─── PROVIDED RECORDS ───
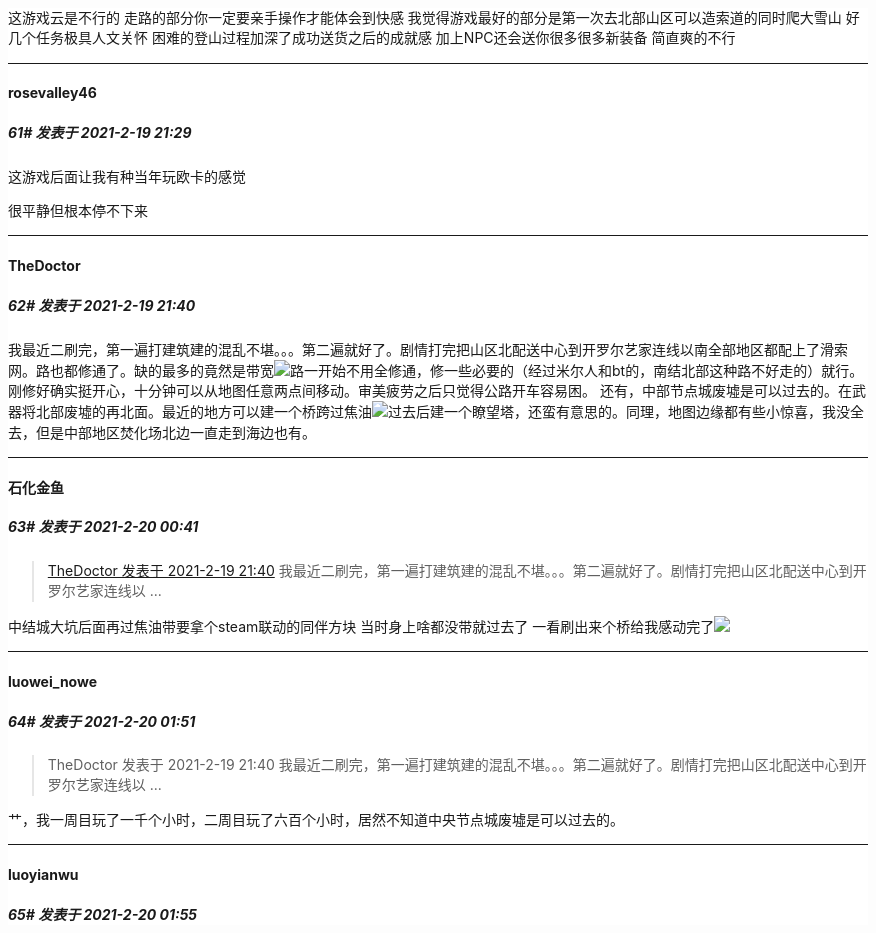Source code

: 
这游戏云是不行的 走路的部分你一定要亲手操作才能体会到快感 我觉得游戏最好的部分是第一次去北部山区可以造索道的同时爬大雪山 好几个任务极具人文关怀 困难的登山过程加深了成功送货之后的成就感 加上NPC还会送你很多很多新装备 简直爽的不行


-----

####  rosevalley46  
##### 61#       发表于 2021-2-19 21:29


这游戏后面让我有种当年玩欧卡的感觉

很平静但根本停不下来


-----

####  TheDoctor  
##### 62#       发表于 2021-2-19 21:40


我最近二刷完，第一遍打建筑建的混乱不堪。。。第二遍就好了。剧情打完把山区北配送中心到开罗尔艺家连线以南全部地区都配上了滑索网。路也都修通了。缺的最多的竟然是带宽<img src="https://static.saraba1st.com/image/smiley/face2017/004.gif" referrerpolicy="no-referrer">路一开始不用全修通，修一些必要的（经过米尔人和bt的，南结北部这种路不好走的）就行。
刚修好确实挺开心，十分钟可以从地图任意两点间移动。审美疲劳之后只觉得公路开车容易困。
还有，中部节点城废墟是可以过去的。在武器将北部废墟的再北面。最近的地方可以建一个桥跨过焦油<img src="https://static.saraba1st.com/image/smiley/face2017/067.png" referrerpolicy="no-referrer">过去后建一个瞭望塔，还蛮有意思的。同理，地图边缘都有些小惊喜，我没全去，但是中部地区焚化场北边一直走到海边也有。


-----

####  石化金鱼  
##### 63#       发表于 2021-2-20 00:41


<blockquote><a href="httphttps://bbs.saraba1st.com/2b/forum.php?mod=redirect&amp;goto=findpost&amp;pid=50381224&amp;ptid=1988033" target="_blank">TheDoctor 发表于 2021-2-19 21:40</a>
我最近二刷完，第一遍打建筑建的混乱不堪。。。第二遍就好了。剧情打完把山区北配送中心到开罗尔艺家连线以 ...</blockquote>
中结城大坑后面再过焦油带要拿个steam联动的同伴方块
当时身上啥都没带就过去了
一看刷出来个桥给我感动完了<img src="https://static.saraba1st.com/image/smiley/face2017/067.png" referrerpolicy="no-referrer">


-----

####  luowei_nowe  
##### 64#       发表于 2021-2-20 01:51


<blockquote>TheDoctor 发表于 2021-2-19 21:40
我最近二刷完，第一遍打建筑建的混乱不堪。。。第二遍就好了。剧情打完把山区北配送中心到开罗尔艺家连线以 ...</blockquote>
艹，我一周目玩了一千个小时，二周目玩了六百个小时，居然不知道中央节点城废墟是可以过去的。


-----

####  luoyianwu  
##### 65#       发表于 2021-2-20 01:55
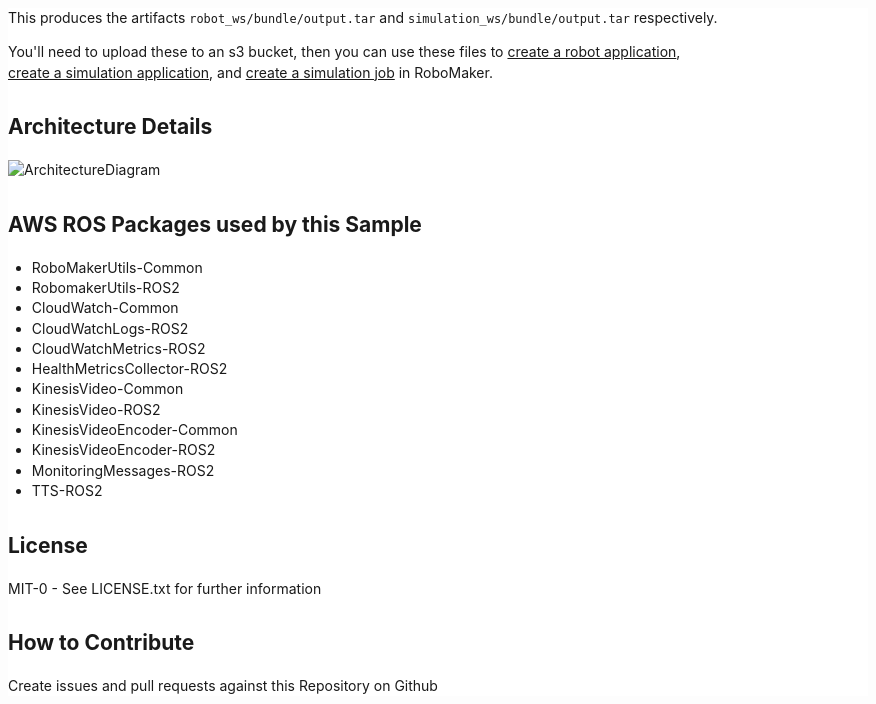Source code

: This produces the artifacts `robot_ws/bundle/output.tar` and `simulation_ws/bundle/output.tar` respectively. 

You'll need to upload these to an s3 bucket, then you can use these files to 
[create a robot application](https://docs.aws.amazon.com/robomaker/create-robot-application.html),  
[create a simulation application](https://docs.aws.amazon.com/robomaker/create-simulation-application.html), 
and [create a simulation job](https://docs.aws.amazon.com/robomaker/create-simulation-job.html) in RoboMaker.

## Architecture Details
![ArchitectureDiagram](docs/images/personDetectionDiagram.png)

## AWS ROS Packages used by this Sample

- RoboMakerUtils-Common
- RobomakerUtils-ROS2
- CloudWatch-Common
- CloudWatchLogs-ROS2
- CloudWatchMetrics-ROS2
- HealthMetricsCollector-ROS2
- KinesisVideo-Common
- KinesisVideo-ROS2
- KinesisVideoEncoder-Common
- KinesisVideoEncoder-ROS2
- MonitoringMessages-ROS2
- TTS-ROS2


## License

MIT-0 - See LICENSE.txt for further information

## How to Contribute

Create issues and pull requests against this Repository on Github
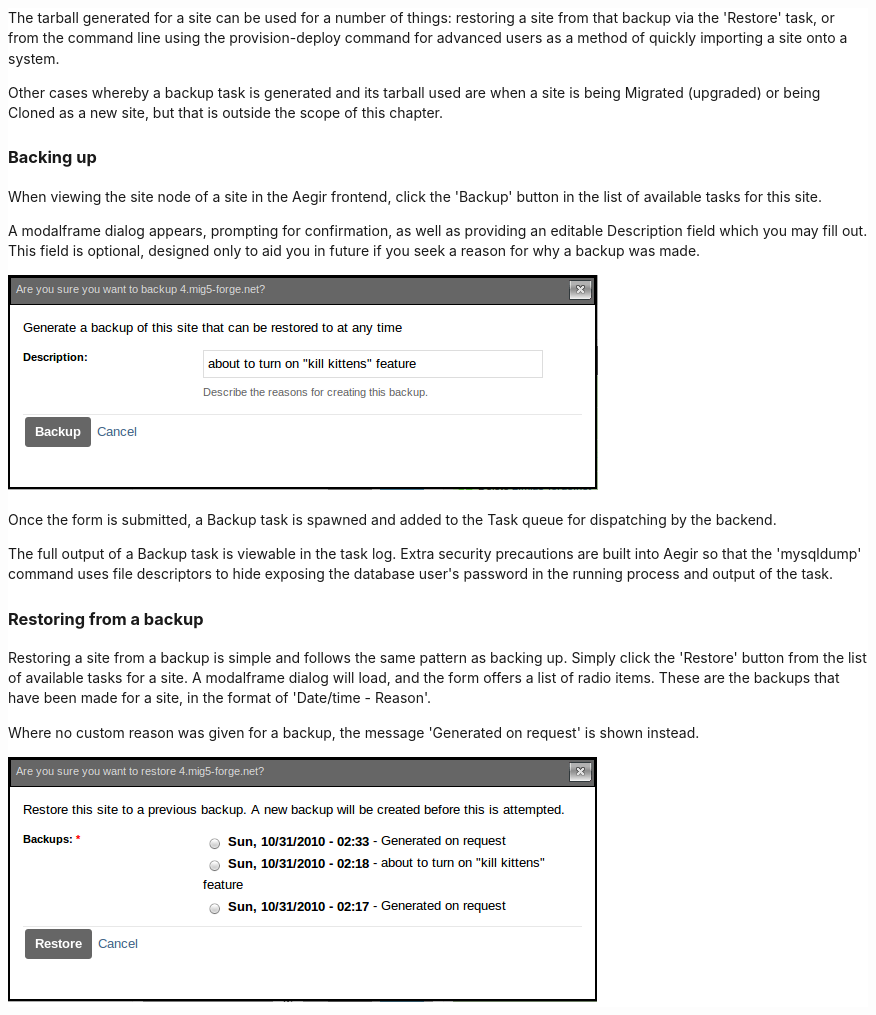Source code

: The tarball generated for a site can be used for a number of things: restoring a site from that backup via the 'Restore' task, or from the command line using the provision-deploy command for advanced users as a method of quickly importing a site onto a system.

Other cases whereby a backup task is generated and its tarball used are when a site is being Migrated (upgraded) or being Cloned as a new site, but that is outside the scope of this chapter.

### Backing up

When viewing the site node of a site in the Aegir frontend, click the 'Backup' button in the list of available tasks for this site.

A modalframe dialog appears, prompting for confirmation, as well as providing an editable Description field which you may fill out. This field is optional, designed only to aid you in future if you seek a reason for why a backup was made.

![Backup form](/_images/backup.png)

Once the form is submitted, a Backup task is spawned and added to the Task queue for dispatching by the backend.

The full output of a Backup task is viewable in the task log. Extra security precautions are built into Aegir so that the 'mysqldump' command uses file descriptors to hide exposing the database user's password in the running process and output of the task.

### Restoring from a backup

Restoring a site from a backup is simple and follows the same pattern as backing up. Simply click the 'Restore' button from the list of available tasks for a site. A modalframe dialog will load, and the form offers a list of radio items. These are the backups that have been made for a site, in the format of 'Date/time - Reason'.

Where no custom reason was given for a backup, the message 'Generated on request' is shown instead.

![Restore form](/_images/restore.png)
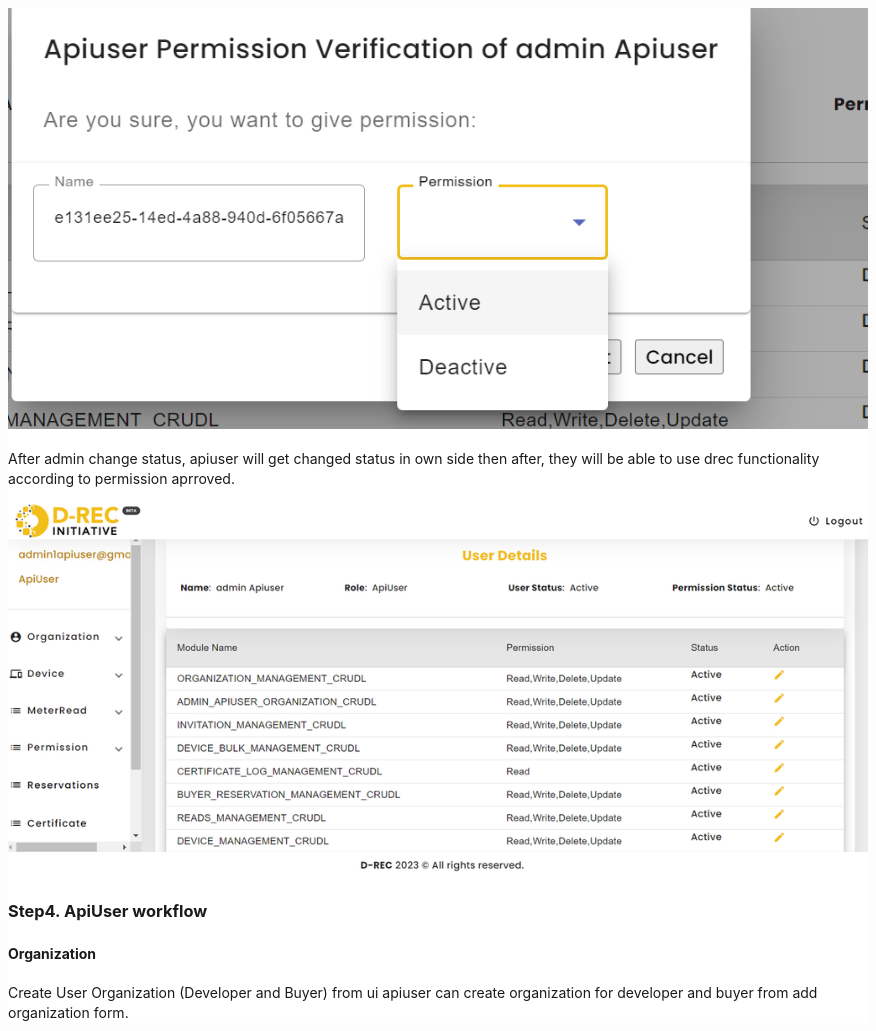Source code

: ![Update permission status form](./img/apiuser-manual/5de091f9-5101-4677-b050-16bad6a36903.png)

After admin change status, apiuser will get changed status in own side then after, they will be able to use drec functionality according to permission aprroved.

![Listing of permissions](./img/apiuser-manual/a90acbf5-bdaf-4154-a2b2-d05edd750b51.png)

### Step4. ApiUser workflow

#### Organization

Create User Organization (Developer and Buyer)
from ui apiuser can create organization for developer and buyer from add organization form.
───
● **WORK ORDER**
Give every line of text in the records above as a JSON list of strings, one string per line, leaving out blank lines and the pictures.

● **ANSWER SECTION**
[
  "Source code",
  ": ",
  "这游戏云是不行的 走路的部分你一定要亲手操作才能体会到快感 我觉得游戏最好的部分是第一次去北部山区可以造索道的同时爬大雪山 好几个任务极具人文关怀 困难的登山过程加深了成功送货之后的成就感 加上NPC还会送你很多很多新装备 简直爽的不行",
  "-----",
  "####  rosevalley46  ",
  "##### 61#       发表于 2021-2-19 21:29",
  "这游戏后面让我有种当年玩欧卡的感觉",
  "很平静但根本停不下来",
  "-----",
  "####  TheDoctor  ",
  "##### 62#       发表于 2021-2-19 21:40",
  "我最近二刷完，第一遍打建筑建的混乱不堪。。。第二遍就好了。剧情打完把山区北配送中心到开罗尔艺家连线以南全部地区都配上了滑索网。路也都修通了。缺的最多的竟然是带宽<img src=\"https://static.saraba1st.com/image/smiley/face2017/004.gif\" referrerpolicy=\"no-referrer\">路一开始不用全修通，修一些必要的（经过米尔人和bt的，南结北部这种路不好走的）就行。",
  "刚修好确实挺开心，十分钟可以从地图任意两点间移动。审美疲劳之后只觉得公路开车容易困。",
  "还有，中部节点城废墟是可以过去的。在武器将北部废墟的再北面。最近的地方可以建一个桥跨过焦油<img src=\"https://static.saraba1st.com/image/smiley/face2017/067.png\" referrerpolicy=\"no-referrer\">过去后建一个瞭望塔，还蛮有意思的。同理，地图边缘都有些小惊喜，我没全去，但是中部地区焚化场北边一直走到海边也有。",
  "-----",
  "####  石化金鱼  ",
  "##### 63#       发表于 2021-2-20 00:41",
  "<blockquote><a href=\"httphttps://bbs.saraba1st.com/2b/forum.php?mod=redirect&amp;goto=findpost&amp;pid=50381224&amp;ptid=1988033\" target=\"_blank\">TheDoctor 发表于 2021-2-19 21:40</a>",
  "我最近二刷完，第一遍打建筑建的混乱不堪。。。第二遍就好了。剧情打完把山区北配送中心到开罗尔艺家连线以 ...</blockquote>",
  "中结城大坑后面再过焦油带要拿个steam联动的同伴方块",
  "当时身上啥都没带就过去了",
  "一看刷出来个桥给我感动完了<img src=\"https://static.saraba1st.com/image/smiley/face2017/067.png\" referrerpolicy=\"no-referrer\">",
  "-----",
  "####  luowei_nowe  ",
  "##### 64#       发表于 2021-2-20 01:51",
  "<blockquote>TheDoctor 发表于 2021-2-19 21:40",
  "我最近二刷完，第一遍打建筑建的混乱不堪。。。第二遍就好了。剧情打完把山区北配送中心到开罗尔艺家连线以 ...</blockquote>",
  "艹，我一周目玩了一千个小时，二周目玩了六百个小时，居然不知道中央节点城废墟是可以过去的。",
  "-----",
  "####  luoyianwu  ",
  "##### 65#       发表于 2021-2-20 01:55",
  "Source code",
  ": This produces the artifacts `robot_ws/bundle/output.tar` and `simulation_ws/bundle/output.tar` respectively. ",
  "You'll need to upload these to an s3 bucket, then you can use these files to ",
  "[create a robot application](https://docs.aws.amazon.com/robomaker/create-robot-application.html),  ",
  "[create a simulation application](https://docs.aws.amazon.com/robomaker/create-simulation-application.html), ",
  "and [create a simulation job](https://docs.aws.amazon.com/robomaker/create-simulation-job.html) in RoboMaker.",
  "## Architecture Details",
  "![ArchitectureDiagram](docs/images/personDetectionDiagram.png)",
  "## AWS ROS Packages used by this Sample",
  "- RoboMakerUtils-Common",
  "- RobomakerUtils-ROS2",
  "- CloudWatch-Common",
  "- CloudWatchLogs-ROS2",
  "- CloudWatchMetrics-ROS2",
  "- HealthMetricsCollector-ROS2",
  "- KinesisVideo-Common",
  "- KinesisVideo-ROS2",
  "- KinesisVideoEncoder-Common",
  "- KinesisVideoEncoder-ROS2",
  "- MonitoringMessages-ROS2",
  "- TTS-ROS2",
  "## License",
  "MIT-0 - See LICENSE.txt for further information",
  "## How to Contribute",
  "Create issues and pull requests against this Repository on Github",
  "Source code",
  ": The tarball generated for a site can be used for a number of things: restoring a site from that backup via the 'Restore' task, or from the command line using the provision-deploy command for advanced users as a method of quickly importing a site onto a system.",
  "Other cases whereby a backup task is generated and its tarball used are when a site is being Migrated (upgraded) or being Cloned as a new site, but that is outside the scope of this chapter.",
  "### Backing up",
  "When viewing the site node of a site in the Aegir frontend, click the 'Backup' button in the list of available tasks for this site.",
  "A modalframe dialog appears, prompting for confirmation, as well as providing an editable Description field which you may fill out. This field is optional, designed only to aid you in future if you seek a reason for why a backup was made.",
  "![Backup form](/_images/backup.png)",
  "Once the form is submitted, a Backup task is spawned and added to the Task queue for dispatching by the backend.",
  "The full output of a Backup task is viewable in the task log. Extra security precautions are built into Aegir so that the 'mysqldump' command uses file descriptors to hide exposing the database user's password in the running process and output of the task.",
  "### Restoring from a backup",
  "Restoring a site from a backup is simple and follows the same pattern as backing up. Simply click the 'Restore' button from the list of available tasks for a site. A modalframe dialog will load, and the form offers a list of radio items. These are the backups that have been made for a site, in the format of 'Date/time - Reason'.",
  "Where no custom reason was given for a backup, the message 'Generated on request' is shown instead.",
  "![Restore form](/_images/restore.png)",
  "Source code",
  ": ![Update permission status form](./img/apiuser-manual/5de091f9-5101-4677-b050-16bad6a36903.png)",
  "After admin change status, apiuser will get changed status in own side then after, they will be able to use drec functionality according to permission aprroved.",
  "![Listing of permissions](./img/apiuser-manual/a90acbf5-bdaf-4154-a2b2-d05edd750b51.png)",
  "### Step4. ApiUser workflow",
  "#### Organization",
  "Create User Organization (Developer and Buyer)",
  "from ui apiuser can create organization for developer and buyer from add organization form."
]